Could you transcribe the entries below exactly, without any of the pictures?

Content starts

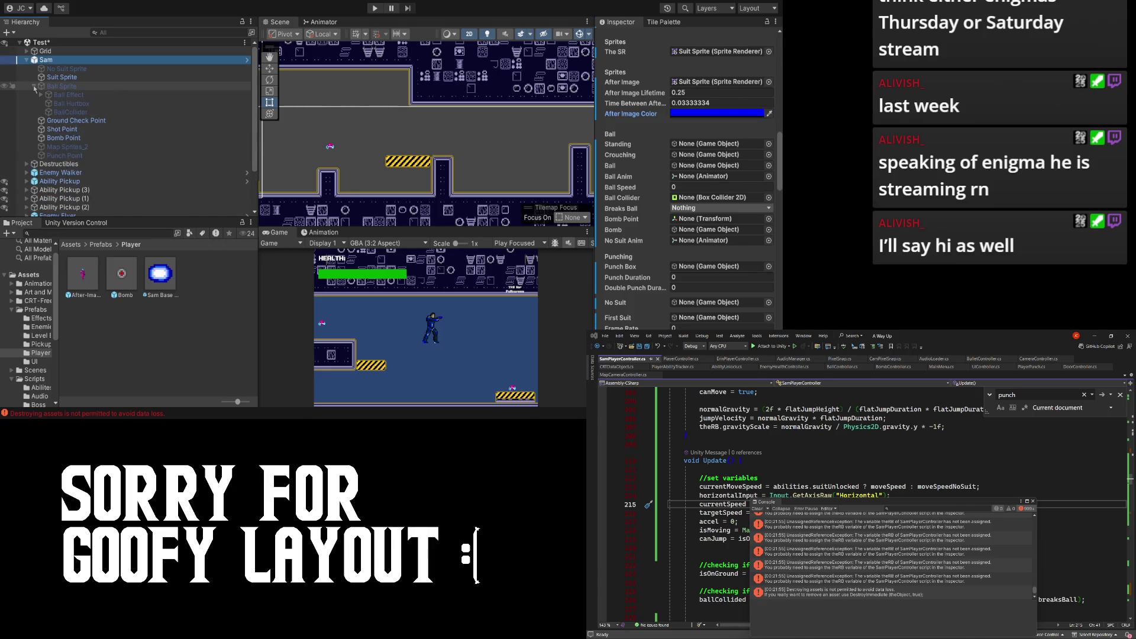
mouse_move(73, 113)
mouse_down()
mouse_move(651, 118)
mouse_move(687, 204)
mouse_up()
- Set Ball Speed to 20 and start choosing Breaks Ball layers, beginning with Boss and BossShot
click(628, 187)
scroll(640, 181, down, 2)
scroll(645, 183, down, 3)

Content ends

• Exercise response:
mouse_move(73, 113)
mouse_down()
mouse_move(651, 118)
mouse_move(687, 204)
mouse_up()
- Set Ball Speed to 20 and start choosing Breaks Ball layers, beginning with Boss and BossShot
click(628, 187)
scroll(640, 181, down, 2)
scroll(645, 183, down, 3)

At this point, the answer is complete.